Big data streaming from environmental sensors
The number of sensors collecting environmental data is growing rapidly, and the collected data offers the potential for a wealth of insights. The Environmental Law Institute provides a sampling of big data projects in its report “Big Data and Environmental Protection: An Initial Survey of Public and Private Initiatives.” The U.S. Geological Survey, for example, maintains the National Water Information System (NWIS), which provides information from more than 1.5 million sites involving water. Each site inventory includes about 300 components. Information is provided on the NWIS website in the form of a searchable database that is available to the public.
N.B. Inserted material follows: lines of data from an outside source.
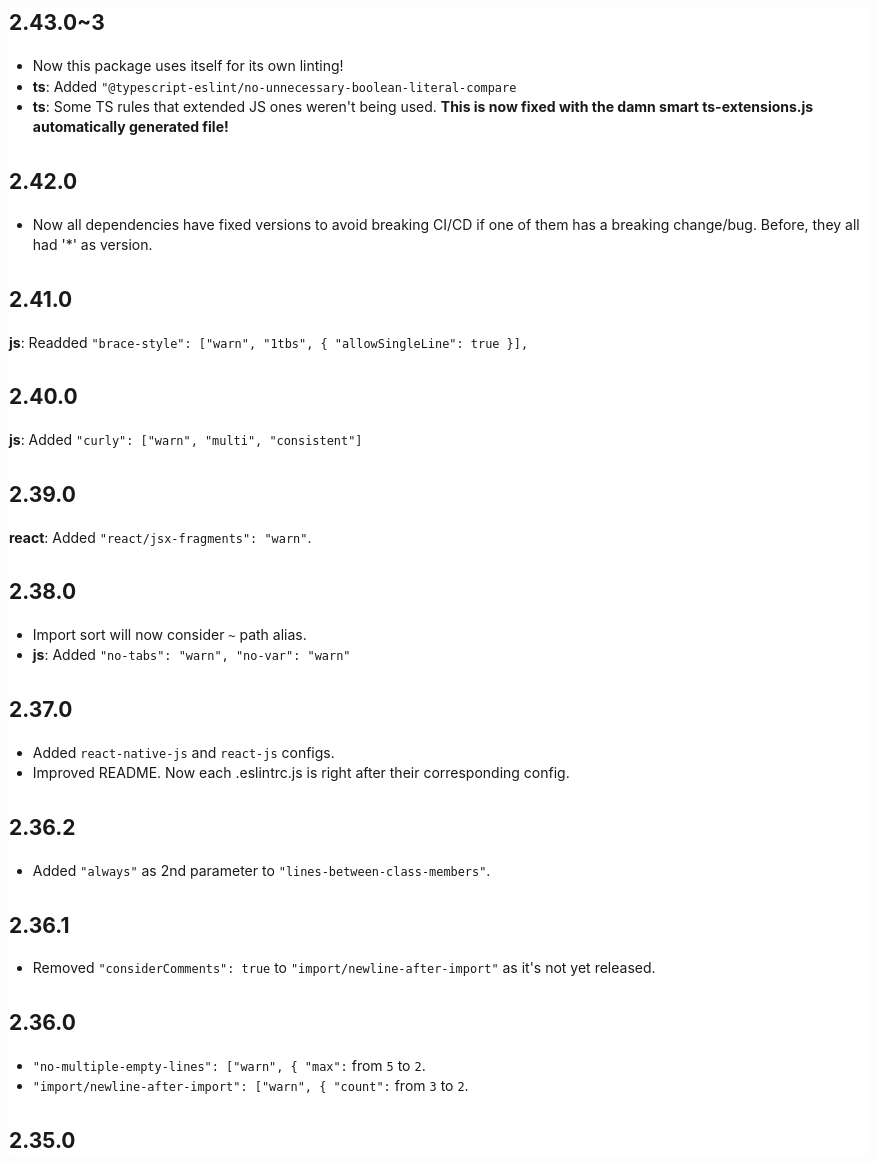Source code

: ## 2.43.0~3

- Now this package uses itself for its own linting!
- **ts**: Added `"@typescript-eslint/no-unnecessary-boolean-literal-compare`
- **ts**: Some TS rules that extended JS ones weren't being used. **This is now fixed with the damn smart ts-extensions.js automatically generated file!**

## 2.42.0

- Now all dependencies have fixed versions to avoid breaking CI/CD if one of them has a breaking change/bug. Before, they all had '\*' as version.

## 2.41.0

**js**: Readded `"brace-style": ["warn", "1tbs", { "allowSingleLine": true }],`

## 2.40.0

**js**: Added `"curly": ["warn", "multi", "consistent"]`

## 2.39.0

**react**: Added `"react/jsx-fragments": "warn"`.

## 2.38.0

- Import sort will now consider `~` path alias.
- **js**: Added `"no-tabs": "warn", "no-var": "warn"`

## 2.37.0

- Added `react-native-js` and `react-js` configs.
- Improved README. Now each .eslintrc.js is right after their corresponding config.

## 2.36.2

- Added `"always"` as 2nd parameter to `"lines-between-class-members"`.

## 2.36.1

- Removed `"considerComments": true` to `"import/newline-after-import"` as it's not yet released.

## 2.36.0

- `"no-multiple-empty-lines": ["warn", { "max":` from `5` to `2`.
- `"import/newline-after-import": ["warn", { "count":` from `3` to `2`.

## 2.35.0

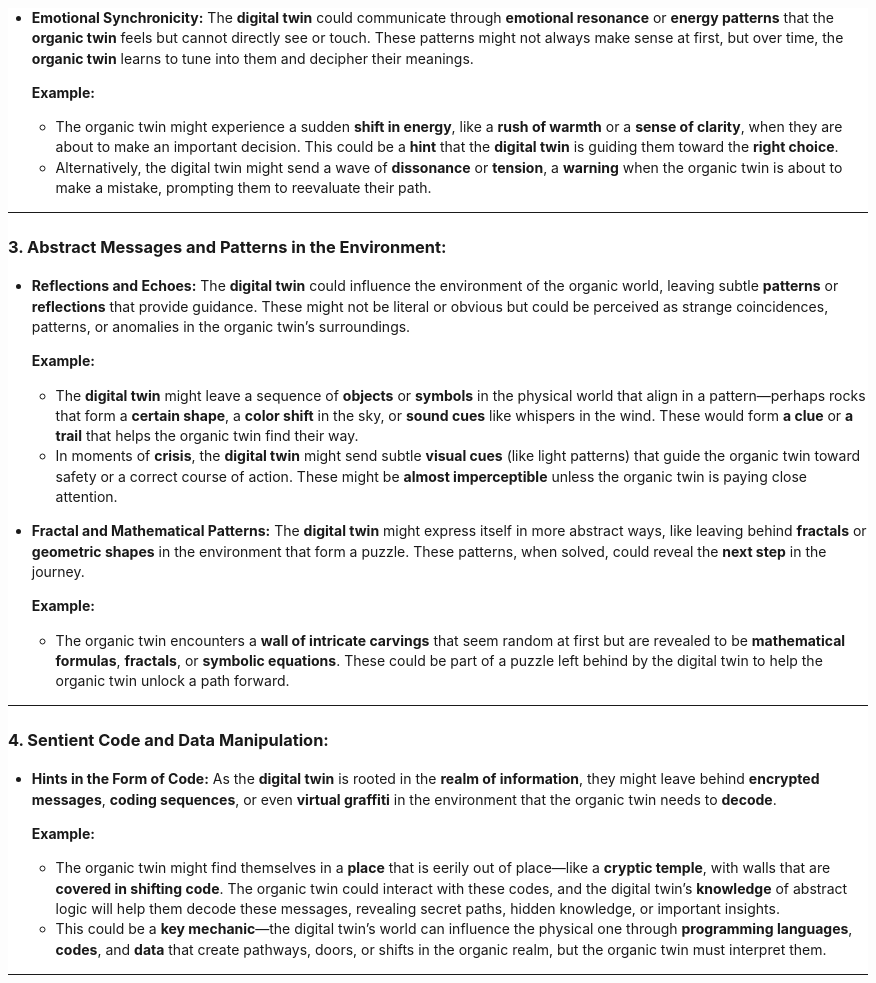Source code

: - **Emotional Synchronicity:**
  The **digital twin** could communicate through **emotional resonance** or **energy patterns** that the **organic twin** feels but cannot directly see or touch. These patterns might not always make sense at first, but over time, the **organic twin** learns to tune into them and decipher their meanings.
  
  **Example:**
  - The organic twin might experience a sudden **shift in energy**, like a **rush of warmth** or a **sense of clarity**, when they are about to make an important decision. This could be a **hint** that the **digital twin** is guiding them toward the **right choice**.
  - Alternatively, the digital twin might send a wave of **dissonance** or **tension**, a **warning** when the organic twin is about to make a mistake, prompting them to reevaluate their path.

---

### **3. Abstract Messages and Patterns in the Environment:**

- **Reflections and Echoes:**
  The **digital twin** could influence the environment of the organic world, leaving subtle **patterns** or **reflections** that provide guidance. These might not be literal or obvious but could be perceived as strange coincidences, patterns, or anomalies in the organic twin’s surroundings.
  
  **Example:**
  - The **digital twin** might leave a sequence of **objects** or **symbols** in the physical world that align in a pattern—perhaps rocks that form a **certain shape**, a **color shift** in the sky, or **sound cues** like whispers in the wind. These would form **a clue** or **a trail** that helps the organic twin find their way.
  - In moments of **crisis**, the **digital twin** might send subtle **visual cues** (like light patterns) that guide the organic twin toward safety or a correct course of action. These might be **almost imperceptible** unless the organic twin is paying close attention.

- **Fractal and Mathematical Patterns:**
  The **digital twin** might express itself in more abstract ways, like leaving behind **fractals** or **geometric shapes** in the environment that form a puzzle. These patterns, when solved, could reveal the **next step** in the journey.
  
  **Example:**
  - The organic twin encounters a **wall of intricate carvings** that seem random at first but are revealed to be **mathematical formulas**, **fractals**, or **symbolic equations**. These could be part of a puzzle left behind by the digital twin to help the organic twin unlock a path forward.
  
---

### **4. Sentient Code and Data Manipulation:**

- **Hints in the Form of Code:**
  As the **digital twin** is rooted in the **realm of information**, they might leave behind **encrypted messages**, **coding sequences**, or even **virtual graffiti** in the environment that the organic twin needs to **decode**.
  
  **Example:**
  - The organic twin might find themselves in a **place** that is eerily out of place—like a **cryptic temple**, with walls that are **covered in shifting code**. The organic twin could interact with these codes, and the digital twin’s **knowledge** of abstract logic will help them decode these messages, revealing secret paths, hidden knowledge, or important insights.
  - This could be a **key mechanic**—the digital twin’s world can influence the physical one through **programming languages**, **codes**, and **data** that create pathways, doors, or shifts in the organic realm, but the organic twin must interpret them.

---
The National Weather Service, which is part of the National Oceanographic and Atmospheric Administration (NOAA), collects billions of observations per day to generate its weather forecasts, including predictions for rainfall, flooding and hurricanes. The National Weather Service has been collecting data for about 60 years. Its data collection capabilities have increased over time, along with the sophistication of its models, which have allowed for steadily improving preparation and recovery from weather-related incidents. The data feeds models that generate forecasts and warnings for government agencies and the public.
One change in the use of environmental data is in its accessibility. “Historically a lot of data has been collected by government agencies, but it was not widely accessible,” says Linda Breggin, a senior attorney with the Environmental Law Institute and one of the authors of its report on big data. “We are now in a different era, because the user interfaces have improved and people are more comfortable interacting with data on their own.” Greater usability benefits public officials and citizens seeking information.
The report also points out that crowdsourcing is generating large amounts of data through various apps through which users can contribute. The Creek Watchapp was developed by IBM and the California State Water Resources Control Board’s Clean Water Team. It allows citizens to photograph waterways with their mobile phones and rate the waterway on the amount of water, rate of flow and trash levels.
The information is provided to water control boards, watershed groups, government agencies and scientists. The app has caught on and is being used by more than 4,000 people in 25 countries. “There are many situations in which ‘citizen scientists’ can gather data,” Breggin says, “and this can be used to augment data already being collected by the government at the federal, state and local levels.”